Cristian Brenna repeats Is not always Pasqua, 8b or E9/7a, in Interprete (AP).
It always feels strange to try to put down in writing the sensations experienced climbing a route. Is not always Pasqua, the hardest Italian Hard Grit line (style of progression on extreme routes with natural protections, ndr) is a line that has always been in my climbing dreams, since I saw the pictures of Mauro (Calibani, ndr). The desire to face that kind of style was strong. Further Calibba continued to make me curious about it every time we met, he often told me about that line and the strong emotions he had experienced climbing it.
Is not always Pasqua is surely a kind of anomalous route, because inspired from the English ethics of mental climbing on Gritstone, where pure difficulty and a strong psychological component are joined together, because bolts aren’t used and the protections are exclusively traditional (nuts and friends).
Surely for Mauro it has been a special experience, because a complete and unrepeatable one. He is the one who discovered the line, has looked for the moves in the sandstone wrinkles and has tried to connect them together, keeping in mind the risk of the hazardous protections. It has been an itinerary with several stages, conquered day after day, try after try, because there was nothing obvious in what he was doing. His adventure finished with the redpoint, in the afternoon of the 15 October 2002.
My itinerary towards Is not always Pasqua has been different, for obvious reasons. On the other side, I like climbing at 360°, and this was an experience that was worth it, despite all the risks I would encounter.
Finally I manage to organize an attack with the one who has freed the route, aspect that has been fundamental for the success of the project. I spent the first two days rehearsing the moves, trying to find the most congenial solution for myself, with an attentive Calibani giving me precious advice. At the end of the second day I was able to top rope the route. Now it was only necessary to add the last detail: the redpoint.

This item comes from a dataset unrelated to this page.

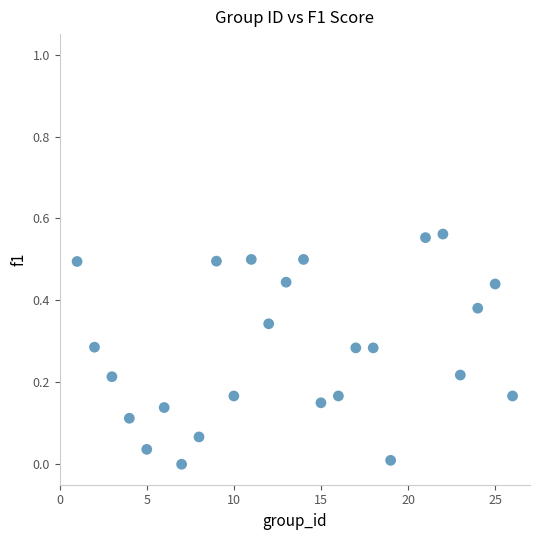

What is the range of X values (max minus min)?

25.0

Thursday, 20 November 2003. After a rest day I am under the route again. With me, beside Mauro, there are Amanda to take pictures and Ric “boulder-boy” with a video camera. After warming up, I lower down from the belay stance to put in the protections. In practice there are three groups of protections, spread along the 18 meters of the route. The first protection consists in two nuts four meters from the ground. The second one, at the end of the first easy section, are two friends stuck in a hole, with a nut jammed in another pocket. The third protection, the most important one, is a small nut combined with a friend. Differently from Mauro I decide to use a bigger friend in the last group of protections, the rest is the same.
I rest half an hour and start the first try. I reach the rest before the two key sections, relax a little my forearms and continue on the first section with some difficulty. In fact I had always found this part the most committing, and may be I lose a little concentration. Satisfied for the good result of the progression, I clip friend and nut, relax a bit and start again. I climb the entire key sequence. In a second I reach the reestablishment on the slab. In that moment, without understanding the reason, I lose my balance and fall. The only thing I manage to say is a worried “lower me down!”
I am lucky: the protections hold the fall and Calibba softly catches me. After reaching the ground, a lout liberating scream, to loose my tension.Recovering from the fright, in the following minutes I try to analyze the dynamic of the accident and I understand that I have unloaded too suddenly the right foot, smearing on the slab. Taking away pressure so suddenly I must have lost a subtle balance and have fallen.
Mauro, Amanda and Ric try to calm me down. For twenty minutes we are even able to laugh about it. Thinking well about it, on the other side, there wasn’t much to laugh about, because the risk of an injury was really high. But that is life.
A little later I start again, super concentrated. This time everything runs smoothly, or almost. In fact, while I am finishing the route, the last nut comes out of the crack, and only the friend remains. Luckily this is the good try. After a few seconds I am on the top, exultant. I lower down, clean the pitch and bring Is not always Pasqua back to its original state, with a few chalk spots more, that the first rain will wash away for ever.
It in not always Pasqua, but sometimes yes.